M&A Announcement
Logotype for Primo Brands Corporation

Primo Brands (PRMB) M&A Announcement summary

Event summary combining transcript, slides, and related documents.

Logotype for Primo Brands Corporation

M&A Announcement summary

9 Jul, 2026

Deal rationale and strategic fit

  • The merger creates a leading North American pure-play healthy hydration company with a diversified portfolio, national footprint, and enhanced distribution capabilities, combining complementary strengths and iconic brands.

  • The combined entity will benefit from consumer trends favoring health and wellness, with bottled water as a major and expanding category and diversified offerings across retail, home and office delivery, and premium water segments.

  • Both companies bring financial strength and a shared focus on sustainability, stewardship, and community engagement.

  • The merger enables innovation and expansion into new channels, geographies, and product segments, positioning for sustained long-term growth.

  • The deal provides critical mass and scale to compete more effectively in a fragmented and growing $252 billion beverage market.

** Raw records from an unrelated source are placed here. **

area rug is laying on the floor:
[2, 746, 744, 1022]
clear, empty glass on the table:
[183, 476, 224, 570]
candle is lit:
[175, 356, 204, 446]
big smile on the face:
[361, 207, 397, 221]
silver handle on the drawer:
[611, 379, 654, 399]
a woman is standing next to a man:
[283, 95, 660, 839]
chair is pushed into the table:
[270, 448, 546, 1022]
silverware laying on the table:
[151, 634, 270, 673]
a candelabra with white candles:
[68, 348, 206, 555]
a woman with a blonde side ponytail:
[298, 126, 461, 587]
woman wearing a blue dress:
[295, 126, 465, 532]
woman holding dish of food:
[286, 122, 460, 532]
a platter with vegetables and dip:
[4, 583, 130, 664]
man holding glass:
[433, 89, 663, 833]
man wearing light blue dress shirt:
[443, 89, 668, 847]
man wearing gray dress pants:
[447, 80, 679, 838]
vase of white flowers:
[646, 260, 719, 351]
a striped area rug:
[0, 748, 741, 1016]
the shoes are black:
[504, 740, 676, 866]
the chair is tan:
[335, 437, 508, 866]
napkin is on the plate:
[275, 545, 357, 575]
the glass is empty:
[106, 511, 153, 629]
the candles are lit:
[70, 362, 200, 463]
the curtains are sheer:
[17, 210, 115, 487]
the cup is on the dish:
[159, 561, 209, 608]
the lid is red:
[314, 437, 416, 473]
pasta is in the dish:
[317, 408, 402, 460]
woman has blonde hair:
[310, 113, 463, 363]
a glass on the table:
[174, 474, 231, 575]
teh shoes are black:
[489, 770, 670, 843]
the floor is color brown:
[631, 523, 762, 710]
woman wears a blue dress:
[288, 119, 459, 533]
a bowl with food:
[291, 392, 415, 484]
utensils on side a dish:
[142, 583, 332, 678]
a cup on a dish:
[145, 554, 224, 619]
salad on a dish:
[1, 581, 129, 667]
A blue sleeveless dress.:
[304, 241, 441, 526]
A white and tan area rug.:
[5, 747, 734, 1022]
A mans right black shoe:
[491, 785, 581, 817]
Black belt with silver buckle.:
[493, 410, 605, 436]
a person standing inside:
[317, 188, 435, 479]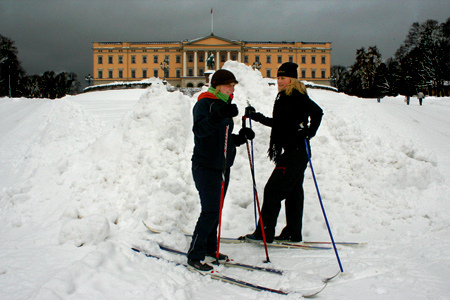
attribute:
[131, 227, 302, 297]
ski — red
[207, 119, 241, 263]
pole — bright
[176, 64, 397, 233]
black outfits — warm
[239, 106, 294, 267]
ski pole — black-and-red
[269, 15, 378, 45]
sky — gray, purple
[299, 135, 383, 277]
pole — red, bright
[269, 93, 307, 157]
sweater — black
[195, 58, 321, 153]
women — red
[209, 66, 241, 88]
cap — black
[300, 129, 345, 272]
ski pole — long, blue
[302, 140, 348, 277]
pole — blue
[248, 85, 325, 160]
jacket — black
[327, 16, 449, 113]
trees — tall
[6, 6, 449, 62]
sky — dark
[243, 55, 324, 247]
female skier — black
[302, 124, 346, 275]
ski pole — bright, blue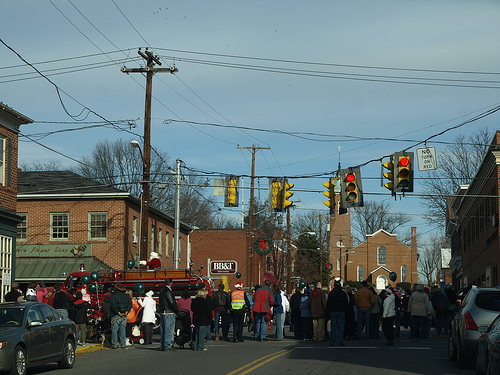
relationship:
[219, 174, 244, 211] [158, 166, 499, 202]
lights on wires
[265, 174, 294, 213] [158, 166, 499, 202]
lights on wires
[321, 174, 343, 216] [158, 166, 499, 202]
lights on wires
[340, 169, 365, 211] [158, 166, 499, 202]
lights on wires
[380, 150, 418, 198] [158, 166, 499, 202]
lights on wires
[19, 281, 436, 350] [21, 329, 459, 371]
people on street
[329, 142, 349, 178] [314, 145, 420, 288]
spire on church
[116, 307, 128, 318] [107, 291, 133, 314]
hands behind back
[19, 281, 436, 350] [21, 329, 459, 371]
people in street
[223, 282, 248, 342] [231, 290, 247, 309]
man wearing vest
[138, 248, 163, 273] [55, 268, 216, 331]
santa on firetruck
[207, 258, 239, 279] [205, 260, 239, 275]
sign for bank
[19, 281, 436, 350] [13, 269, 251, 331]
people watching parade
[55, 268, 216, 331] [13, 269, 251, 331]
firetruck in parade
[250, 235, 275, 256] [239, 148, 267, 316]
wreath on pole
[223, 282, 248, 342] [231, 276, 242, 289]
policeman wearing hat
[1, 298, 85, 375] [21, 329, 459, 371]
vehicle on street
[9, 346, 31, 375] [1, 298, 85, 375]
wheel of vehicle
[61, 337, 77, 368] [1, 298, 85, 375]
wheel of vehicle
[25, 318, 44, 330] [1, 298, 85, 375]
mirror on vehicle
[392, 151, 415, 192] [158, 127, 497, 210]
lights on cable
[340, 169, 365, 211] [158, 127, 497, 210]
light on cable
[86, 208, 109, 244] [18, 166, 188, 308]
window on building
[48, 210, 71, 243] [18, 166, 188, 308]
window on building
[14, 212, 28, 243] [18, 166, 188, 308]
window on building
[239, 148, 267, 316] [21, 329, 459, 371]
pole near street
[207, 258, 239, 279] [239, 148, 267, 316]
sign on pole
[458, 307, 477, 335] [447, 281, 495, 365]
light on vehicle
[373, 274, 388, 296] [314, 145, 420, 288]
door on church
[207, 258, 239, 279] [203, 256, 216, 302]
sign on post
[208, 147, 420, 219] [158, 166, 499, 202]
group on wires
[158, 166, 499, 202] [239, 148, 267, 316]
wires on pole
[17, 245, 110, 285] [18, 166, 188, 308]
awning on building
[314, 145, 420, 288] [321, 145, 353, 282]
church has steeple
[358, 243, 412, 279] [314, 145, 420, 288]
windows on church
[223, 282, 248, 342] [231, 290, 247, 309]
person wearing vest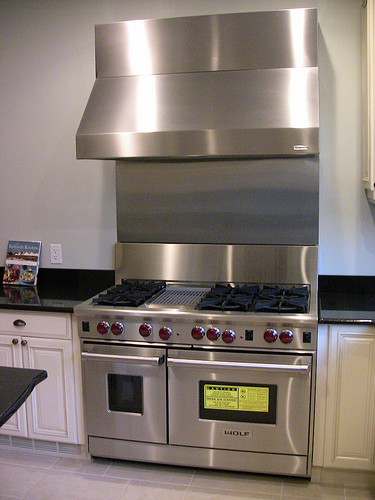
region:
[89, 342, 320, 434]
two ovens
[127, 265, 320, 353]
six gas burners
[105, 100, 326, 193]
stainless steel hood vent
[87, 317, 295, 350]
nine red dials on the stove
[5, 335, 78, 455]
white cabinets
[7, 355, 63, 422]
black kitchen counter tops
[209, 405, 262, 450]
brand of the oven is WOLF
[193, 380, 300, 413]
yellow sticker on the glass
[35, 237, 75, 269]
electric outlet on the wall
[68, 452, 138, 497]
tiles on the floor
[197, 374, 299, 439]
Yellow and black sticker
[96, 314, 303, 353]
Many round knobs on oven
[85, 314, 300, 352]
The knobs are red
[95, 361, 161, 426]
Black window on front of oven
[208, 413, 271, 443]
Black letters on oven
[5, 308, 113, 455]
The cabinets are white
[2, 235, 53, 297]
Book leaning against the wall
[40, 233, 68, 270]
White outlet on wall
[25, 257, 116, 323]
The counter top is black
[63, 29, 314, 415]
The oven and stove are silver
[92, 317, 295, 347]
A bunch of knobs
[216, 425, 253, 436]
The word Wolf on an oven door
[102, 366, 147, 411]
A small oven window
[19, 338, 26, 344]
A kitchen door knob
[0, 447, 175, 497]
Part of a tile floor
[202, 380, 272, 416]
A yellow instruction lable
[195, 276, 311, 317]
Four range stovetop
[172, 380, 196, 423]
Chrome finish on an oven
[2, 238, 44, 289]
A cook book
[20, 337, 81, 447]
A white cabinet door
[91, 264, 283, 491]
Shiny silver oven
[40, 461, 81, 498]
A tiled floor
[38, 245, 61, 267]
A white plug outlet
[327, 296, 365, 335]
Black surface of a kitchen counter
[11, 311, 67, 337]
White wooden drawer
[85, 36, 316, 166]
A metal heat, smoke vent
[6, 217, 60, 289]
A cook book leaning against a wall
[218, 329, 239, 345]
Red temperature dial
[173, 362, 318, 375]
Metal hand for oven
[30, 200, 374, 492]
This is a picture of a kitchen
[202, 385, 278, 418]
yellow and black sign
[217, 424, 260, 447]
black and silver logo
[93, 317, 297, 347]
several knobs all in a row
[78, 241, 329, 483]
shiny new oven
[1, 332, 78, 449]
white cabinets with small dark knobs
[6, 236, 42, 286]
cook book propped up against a wall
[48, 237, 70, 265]
white outlet on the wall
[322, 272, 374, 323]
black countertop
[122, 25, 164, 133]
light shining on the metal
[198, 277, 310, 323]
four black burners on top of the stove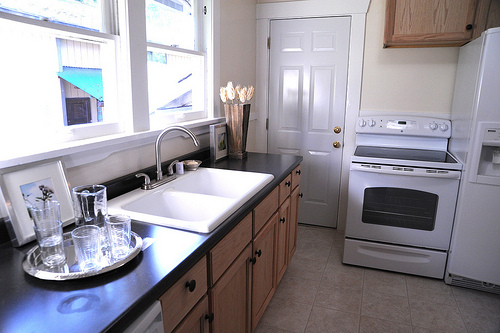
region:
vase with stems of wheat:
[218, 81, 255, 159]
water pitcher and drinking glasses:
[19, 184, 139, 267]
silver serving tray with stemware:
[17, 221, 144, 283]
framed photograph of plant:
[2, 155, 80, 246]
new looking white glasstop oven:
[335, 111, 456, 282]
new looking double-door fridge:
[445, 25, 496, 293]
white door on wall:
[262, 16, 343, 230]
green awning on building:
[55, 57, 106, 113]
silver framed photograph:
[210, 121, 232, 161]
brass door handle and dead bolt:
[333, 124, 341, 149]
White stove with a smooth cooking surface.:
[344, 103, 454, 284]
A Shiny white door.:
[263, 13, 345, 233]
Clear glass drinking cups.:
[25, 182, 138, 269]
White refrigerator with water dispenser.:
[451, 24, 498, 328]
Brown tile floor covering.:
[294, 267, 431, 331]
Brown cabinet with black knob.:
[206, 249, 261, 331]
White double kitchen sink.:
[123, 160, 272, 230]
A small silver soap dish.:
[179, 155, 204, 175]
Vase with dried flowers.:
[219, 77, 261, 167]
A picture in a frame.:
[206, 121, 233, 164]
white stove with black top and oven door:
[335, 112, 470, 287]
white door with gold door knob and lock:
[261, 12, 355, 234]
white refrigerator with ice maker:
[438, 26, 496, 303]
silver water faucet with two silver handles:
[132, 123, 202, 193]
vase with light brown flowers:
[216, 76, 257, 161]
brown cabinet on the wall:
[378, 2, 487, 51]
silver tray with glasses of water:
[18, 182, 145, 288]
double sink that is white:
[83, 162, 278, 240]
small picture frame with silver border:
[206, 121, 232, 163]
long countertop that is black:
[1, 144, 309, 331]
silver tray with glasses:
[18, 225, 145, 282]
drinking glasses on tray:
[28, 182, 133, 269]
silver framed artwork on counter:
[3, 155, 81, 243]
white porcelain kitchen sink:
[96, 160, 275, 241]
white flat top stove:
[340, 112, 458, 282]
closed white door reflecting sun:
[269, 41, 346, 228]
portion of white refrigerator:
[446, 26, 498, 301]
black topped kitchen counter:
[3, 147, 301, 332]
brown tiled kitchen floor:
[283, 258, 498, 331]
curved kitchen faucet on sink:
[133, 123, 203, 188]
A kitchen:
[29, 42, 472, 321]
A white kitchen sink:
[98, 111, 276, 242]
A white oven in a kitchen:
[345, 110, 476, 307]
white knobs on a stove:
[349, 107, 463, 167]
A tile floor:
[278, 255, 404, 323]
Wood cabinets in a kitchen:
[174, 225, 296, 312]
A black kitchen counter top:
[6, 241, 164, 330]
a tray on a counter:
[6, 199, 152, 292]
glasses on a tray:
[23, 190, 144, 287]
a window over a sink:
[60, 30, 234, 192]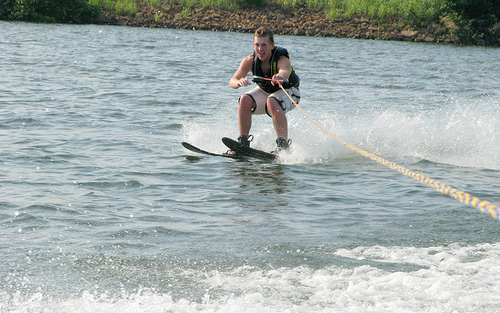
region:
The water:
[232, 181, 308, 284]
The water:
[262, 253, 317, 304]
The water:
[293, 258, 328, 307]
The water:
[254, 212, 310, 297]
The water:
[293, 287, 304, 304]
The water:
[285, 240, 337, 308]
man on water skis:
[166, 16, 483, 256]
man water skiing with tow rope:
[158, 21, 478, 241]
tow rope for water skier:
[259, 70, 474, 217]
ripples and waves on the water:
[38, 89, 105, 220]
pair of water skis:
[178, 127, 283, 182]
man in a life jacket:
[196, 17, 326, 117]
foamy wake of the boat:
[201, 249, 456, 303]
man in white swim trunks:
[225, 19, 340, 146]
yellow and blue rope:
[346, 142, 478, 215]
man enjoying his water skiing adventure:
[142, 15, 469, 260]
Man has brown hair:
[235, 22, 296, 47]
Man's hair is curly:
[246, 16, 282, 51]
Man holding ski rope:
[233, 67, 318, 106]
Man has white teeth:
[251, 45, 281, 61]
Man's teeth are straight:
[246, 48, 277, 60]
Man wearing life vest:
[239, 47, 324, 94]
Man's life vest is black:
[229, 41, 311, 92]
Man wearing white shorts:
[221, 77, 322, 134]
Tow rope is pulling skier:
[264, 70, 495, 213]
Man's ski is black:
[205, 131, 308, 181]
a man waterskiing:
[182, 2, 387, 202]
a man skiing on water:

Financial terms and conditions

  • The transaction is an all-stock merger of equals, with BlueTriton shareholders owning 57% and Primo Water shareholders 43% of the new company.

  • Primo Water shareholders will receive a pre-closing special dividend of up to $0.82 per share ($133 million total).

  • The combined company targets a net leverage ratio of approximately 3x at closing, aiming to delever to 2x–2.5x in the medium term.

  • Combined LTM revenue as of March 31, 2024, is $6.5 billion, with adjusted EBITDA of $1.5 billion, including estimated synergies.

  • NewCo anticipates maintaining Primo Water’s $0.36/share annual dividend, with long-term policy to be determined post-closing.

Synergies and expected cost savings

  • The merger targets $200 million in run-rate cost synergies within three years post-closing, with the majority realized by the end of year two.

  • One-time costs to achieve synergies are estimated at $115 million, with overall deal expenses of approximately $287 million.

  • Synergies will be achieved through operational optimization, procurement efficiencies, IT/ERP integration, call center alignment, and SG&A rationalization.

  • Additional value creation is expected from leveraging best practices, expanding innovation, and optimizing the combined route and distribution networks.

  • Combined adjusted free cash flow for the twelve months ended March 31, 2024, was over $565 million.